*** DATA SHOWN ***

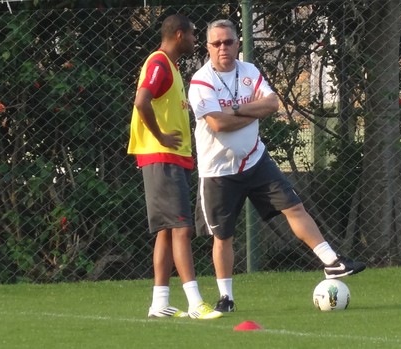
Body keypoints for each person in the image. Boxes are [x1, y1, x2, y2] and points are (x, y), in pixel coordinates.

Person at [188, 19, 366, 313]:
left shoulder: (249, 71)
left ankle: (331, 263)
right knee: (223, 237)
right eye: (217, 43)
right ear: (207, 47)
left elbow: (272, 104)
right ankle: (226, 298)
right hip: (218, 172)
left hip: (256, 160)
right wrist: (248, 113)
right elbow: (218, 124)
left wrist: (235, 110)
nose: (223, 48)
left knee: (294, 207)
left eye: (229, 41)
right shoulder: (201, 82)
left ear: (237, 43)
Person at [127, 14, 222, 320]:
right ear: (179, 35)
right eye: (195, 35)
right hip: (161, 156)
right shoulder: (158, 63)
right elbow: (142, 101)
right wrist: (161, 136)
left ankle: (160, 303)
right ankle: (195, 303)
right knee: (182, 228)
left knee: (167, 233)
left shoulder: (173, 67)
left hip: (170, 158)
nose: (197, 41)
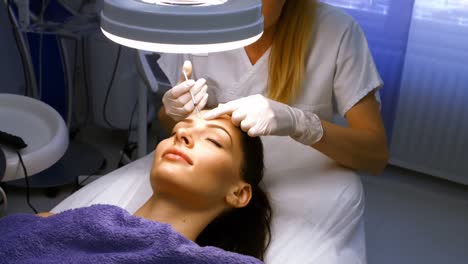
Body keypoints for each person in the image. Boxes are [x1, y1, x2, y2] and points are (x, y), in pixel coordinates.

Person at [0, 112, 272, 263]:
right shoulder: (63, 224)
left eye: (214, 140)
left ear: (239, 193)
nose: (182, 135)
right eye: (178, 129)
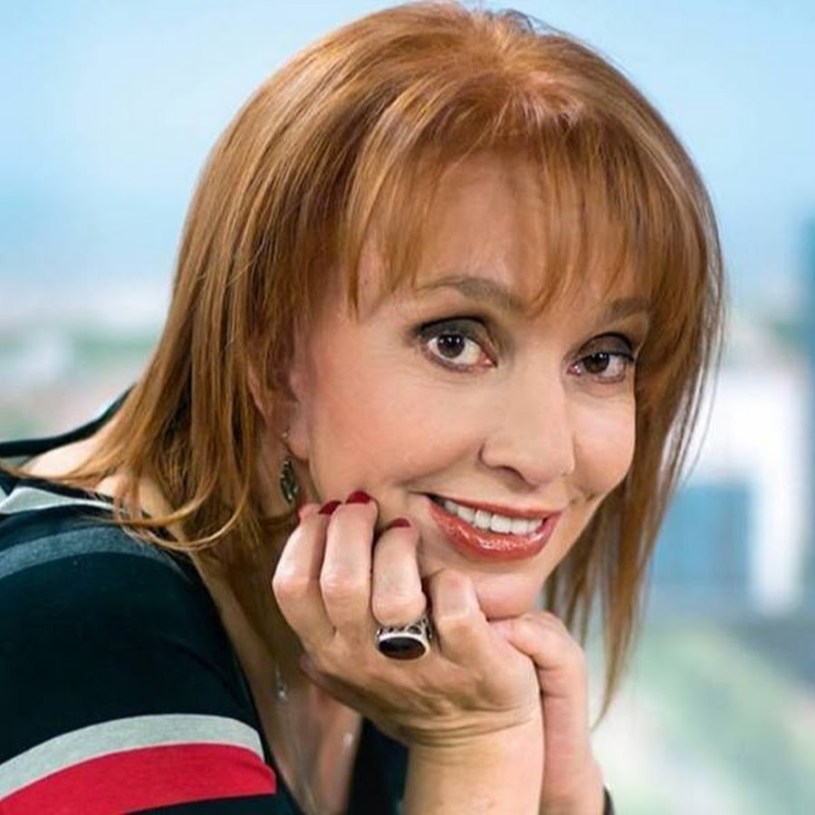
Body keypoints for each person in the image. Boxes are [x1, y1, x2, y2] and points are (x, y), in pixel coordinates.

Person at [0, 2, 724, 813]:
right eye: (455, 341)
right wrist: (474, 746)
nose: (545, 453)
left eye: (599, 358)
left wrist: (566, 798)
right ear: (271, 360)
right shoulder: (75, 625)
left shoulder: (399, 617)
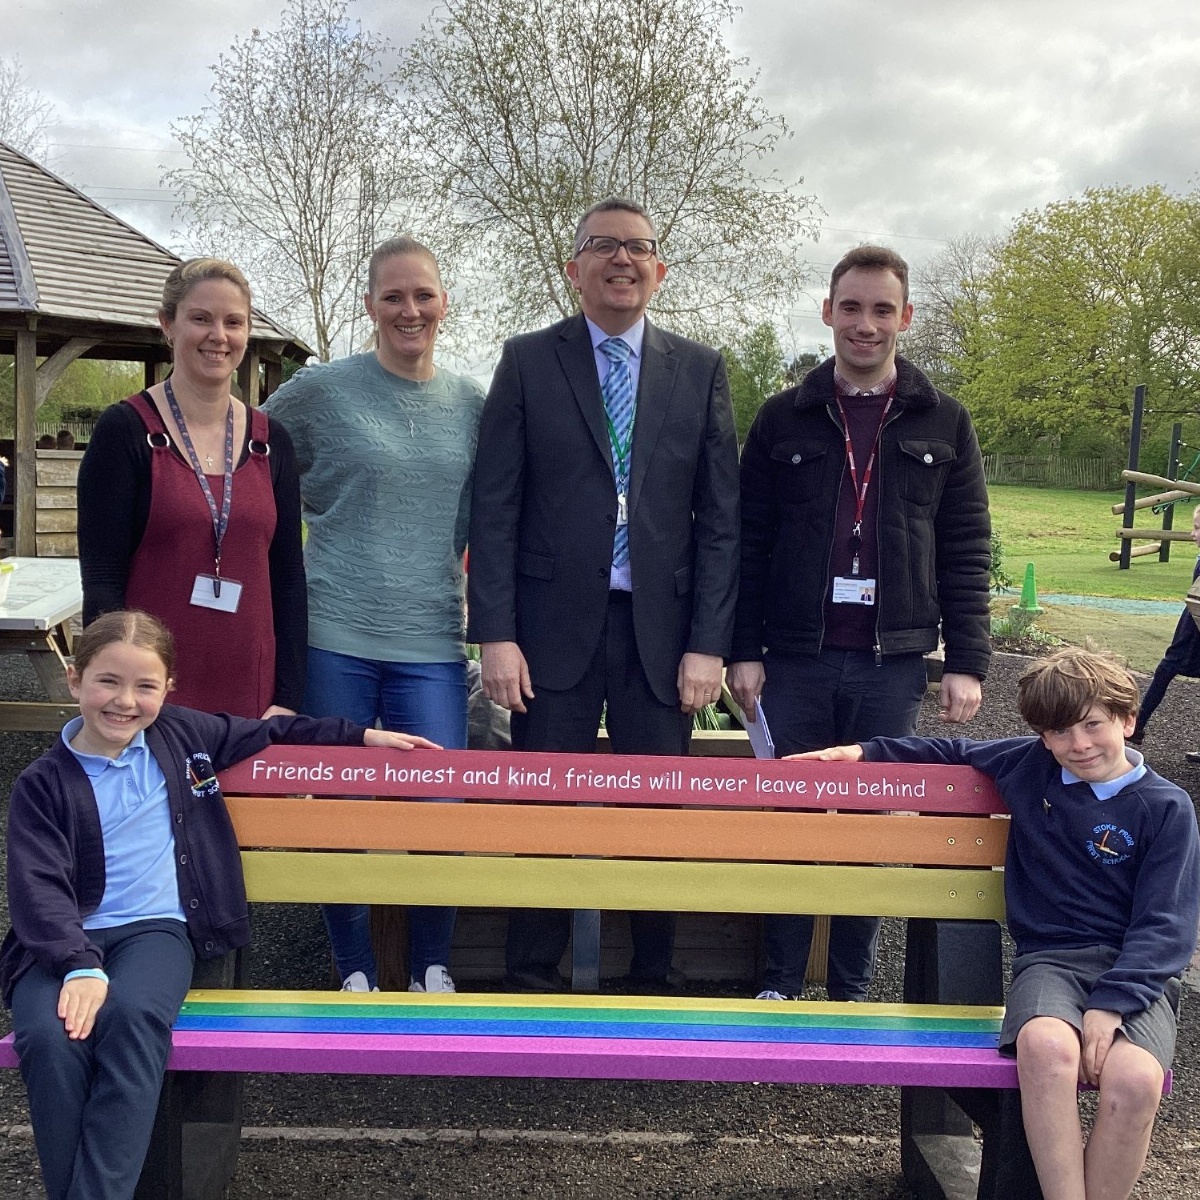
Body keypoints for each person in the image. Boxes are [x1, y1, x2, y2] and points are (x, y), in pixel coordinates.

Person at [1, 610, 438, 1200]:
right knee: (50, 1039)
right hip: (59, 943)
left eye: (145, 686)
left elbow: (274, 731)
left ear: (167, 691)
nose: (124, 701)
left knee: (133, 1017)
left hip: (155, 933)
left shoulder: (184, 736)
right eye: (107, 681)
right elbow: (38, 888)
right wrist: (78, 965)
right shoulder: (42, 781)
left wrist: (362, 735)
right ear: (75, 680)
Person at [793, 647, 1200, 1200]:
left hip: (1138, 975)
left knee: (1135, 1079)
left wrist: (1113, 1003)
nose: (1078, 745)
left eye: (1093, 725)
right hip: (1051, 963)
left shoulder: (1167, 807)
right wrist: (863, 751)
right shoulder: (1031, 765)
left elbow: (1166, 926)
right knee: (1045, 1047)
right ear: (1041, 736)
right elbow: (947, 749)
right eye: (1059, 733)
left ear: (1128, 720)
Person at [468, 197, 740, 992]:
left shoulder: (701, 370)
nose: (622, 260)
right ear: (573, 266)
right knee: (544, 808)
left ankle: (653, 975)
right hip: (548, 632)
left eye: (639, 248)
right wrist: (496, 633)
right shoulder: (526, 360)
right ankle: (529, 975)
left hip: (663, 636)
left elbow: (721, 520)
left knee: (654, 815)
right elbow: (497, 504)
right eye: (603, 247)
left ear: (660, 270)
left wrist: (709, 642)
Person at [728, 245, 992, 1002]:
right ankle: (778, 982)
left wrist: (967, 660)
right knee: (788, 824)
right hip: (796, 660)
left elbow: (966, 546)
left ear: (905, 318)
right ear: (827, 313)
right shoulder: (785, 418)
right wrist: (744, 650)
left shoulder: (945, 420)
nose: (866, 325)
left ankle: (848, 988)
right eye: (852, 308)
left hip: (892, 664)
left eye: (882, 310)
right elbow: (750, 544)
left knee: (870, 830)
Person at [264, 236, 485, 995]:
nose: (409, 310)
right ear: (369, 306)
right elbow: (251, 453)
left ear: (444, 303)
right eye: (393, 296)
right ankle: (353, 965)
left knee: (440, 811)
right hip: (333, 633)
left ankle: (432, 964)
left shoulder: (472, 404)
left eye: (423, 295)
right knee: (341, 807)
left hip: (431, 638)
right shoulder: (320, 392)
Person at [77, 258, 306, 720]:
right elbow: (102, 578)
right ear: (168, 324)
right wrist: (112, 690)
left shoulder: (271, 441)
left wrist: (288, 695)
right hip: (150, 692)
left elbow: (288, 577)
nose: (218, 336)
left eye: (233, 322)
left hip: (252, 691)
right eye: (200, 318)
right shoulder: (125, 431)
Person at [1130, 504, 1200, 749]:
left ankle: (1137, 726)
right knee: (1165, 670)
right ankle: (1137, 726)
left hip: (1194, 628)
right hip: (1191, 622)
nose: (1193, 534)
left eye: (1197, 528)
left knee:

*** End of DATA SHOWN ***

TASK ITEM: Transcribe the entries above word for word, but leave every picture out of your copy.

ANSWER SECTION:
Body keypoints for each person in the image. Boxes are [x1, y1, x2, y2] and points are (x, y), in pixel coordinates.

Person at [188, 19, 366, 313]:
left shoulder: (249, 71)
left ankle: (331, 263)
right knee: (223, 237)
right eye: (217, 43)
right ear: (207, 47)
left elbow: (272, 104)
right ankle: (226, 298)
right hip: (218, 172)
left hip: (256, 160)
right wrist: (248, 113)
right elbow: (218, 124)
left wrist: (235, 110)
nose: (223, 48)
left knee: (294, 207)
left eye: (229, 41)
right shoulder: (201, 82)
left ear: (237, 43)
Person at [127, 14, 222, 320]:
right ear: (179, 35)
right eye: (195, 35)
right hip: (161, 156)
right shoulder: (158, 63)
right elbow: (142, 101)
right wrist: (161, 136)
left ankle: (160, 303)
right ankle: (195, 303)
right knee: (182, 228)
left knee: (167, 233)
left shoulder: (173, 67)
left hip: (170, 158)
nose: (197, 41)
Body keypoints for each person in the image. Boxes are [x1, y1, x2, y2] and points are (x, y), in pixel coordinates.

Person at [0, 112, 272, 263]:
right shoulder: (63, 224)
left eye: (214, 140)
left ear: (239, 193)
nose: (182, 135)
right eye: (178, 129)
Body keypoints for each person in the image. Boxes are [x1, y1, x2, y2] and points are (x, y), in pixel coordinates.

Person at [0, 2, 724, 813]:
right eye: (455, 341)
right wrist: (474, 746)
nose: (545, 453)
left eye: (599, 358)
left wrist: (566, 798)
right ear: (271, 360)
right shoulder: (75, 625)
left shoulder: (399, 617)
Body keypoints for each person in the image. Boxes are [x1, y1, x2, y2] and points are (x, y), in pixel coordinates.

Person at [1, 610, 438, 1200]:
right knee: (50, 1039)
right hip: (59, 943)
left eye: (145, 686)
left elbow: (274, 731)
left ear: (167, 691)
nose: (124, 701)
left knee: (133, 1017)
left hip: (155, 933)
left shoulder: (184, 736)
right eye: (107, 681)
right elbow: (38, 888)
right wrist: (78, 965)
right shoulder: (42, 781)
left wrist: (362, 735)
right ear: (75, 680)
Person at [793, 647, 1200, 1200]:
left hip: (1138, 975)
left knee: (1135, 1079)
left wrist: (1113, 1003)
nose: (1078, 745)
left eye: (1093, 725)
right hip: (1051, 963)
left shoulder: (1167, 807)
right wrist: (863, 751)
right shoulder: (1031, 765)
left elbow: (1166, 926)
right knee: (1045, 1047)
right ear: (1041, 736)
right elbow: (947, 749)
right eye: (1059, 733)
left ear: (1128, 720)
Person at [468, 197, 740, 992]:
left shoulder: (701, 370)
nose: (622, 260)
right ear: (573, 266)
right knee: (544, 808)
left ankle: (653, 975)
right hip: (548, 632)
left eye: (639, 248)
right wrist: (496, 633)
right shoulder: (526, 360)
right ankle: (529, 975)
left hip: (663, 636)
left elbow: (721, 520)
left knee: (654, 815)
right elbow: (497, 504)
right eye: (603, 247)
left ear: (660, 270)
left wrist: (709, 642)
Person at [728, 245, 992, 1002]:
right ankle: (778, 982)
left wrist: (967, 660)
right knee: (788, 824)
right hip: (796, 660)
left elbow: (966, 546)
left ear: (905, 318)
right ear: (827, 313)
right shoulder: (785, 418)
right wrist: (744, 650)
left shoulder: (945, 420)
nose: (866, 325)
left ankle: (848, 988)
right eye: (852, 308)
left hip: (892, 664)
left eye: (882, 310)
right elbow: (750, 544)
left knee: (870, 830)
Person at [264, 236, 485, 995]:
nose: (409, 310)
right ear: (369, 306)
right elbow: (251, 453)
left ear: (444, 303)
right eye: (393, 296)
right ankle: (353, 965)
left knee: (440, 811)
right hip: (333, 633)
left ankle: (432, 964)
left shoulder: (472, 404)
left eye: (423, 295)
right knee: (341, 807)
left hip: (431, 638)
right shoulder: (320, 392)
Person at [77, 258, 306, 720]:
right elbow: (102, 578)
right ear: (168, 324)
right wrist: (112, 690)
left shoulder: (271, 441)
left wrist: (288, 695)
right hip: (150, 692)
left elbow: (288, 577)
nose: (218, 336)
left eye: (233, 322)
left hip: (252, 691)
right eye: (200, 318)
right shoulder: (125, 431)
Person at [1130, 504, 1200, 749]:
left ankle: (1137, 726)
right knee: (1165, 670)
right ankle: (1137, 726)
left hip: (1194, 628)
right hip: (1191, 622)
nose: (1193, 534)
left eye: (1197, 528)
left knee:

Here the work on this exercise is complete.